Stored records
>>>>

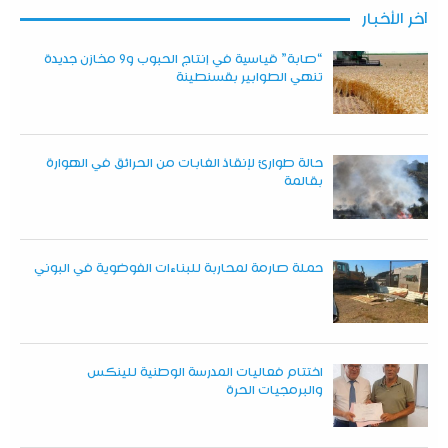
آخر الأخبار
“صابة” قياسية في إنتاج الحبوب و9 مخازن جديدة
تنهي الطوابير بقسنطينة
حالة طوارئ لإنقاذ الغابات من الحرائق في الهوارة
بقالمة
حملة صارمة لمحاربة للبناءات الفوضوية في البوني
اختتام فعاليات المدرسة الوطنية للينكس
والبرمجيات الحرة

<<<<
>>>>

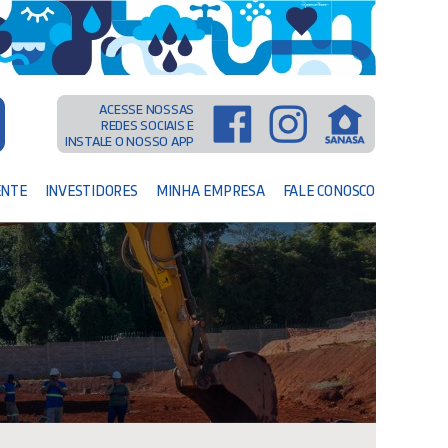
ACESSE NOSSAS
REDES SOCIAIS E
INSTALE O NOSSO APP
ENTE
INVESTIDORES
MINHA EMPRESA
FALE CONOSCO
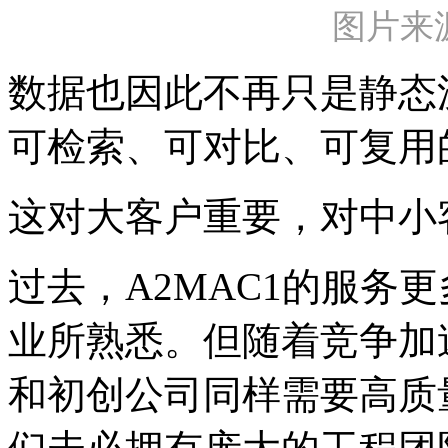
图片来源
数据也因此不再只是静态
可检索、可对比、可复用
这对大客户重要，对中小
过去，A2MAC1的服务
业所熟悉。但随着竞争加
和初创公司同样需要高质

<<<<
>>>>

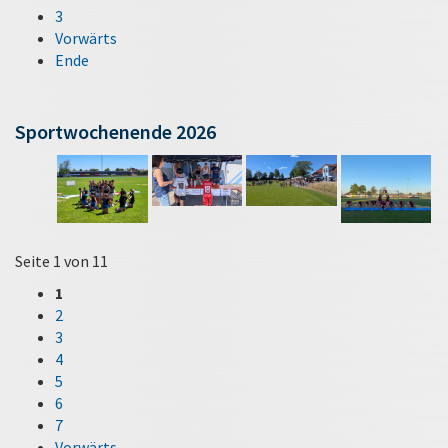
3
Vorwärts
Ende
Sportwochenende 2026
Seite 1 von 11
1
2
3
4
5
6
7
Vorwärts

<<<<

WHAT THE TASK REQUIRES -> Swap "الغابات" for "الأحراش" in the rows, beginning at the line that has "آخر الأخبار" and stopping after the line that has "والبرمجيات الحرة", and leave everything else unchanged. Give back only those lines.

SOLUTION ->
آخر الأخبار
“صابة” قياسية في إنتاج الحبوب و9 مخازن جديدة
تنهي الطوابير بقسنطينة
حالة طوارئ لإنقاذ الأحراش من الحرائق في الهوارة
بقالمة
حملة صارمة لمحاربة للبناءات الفوضوية في البوني
اختتام فعاليات المدرسة الوطنية للينكس
والبرمجيات الحرة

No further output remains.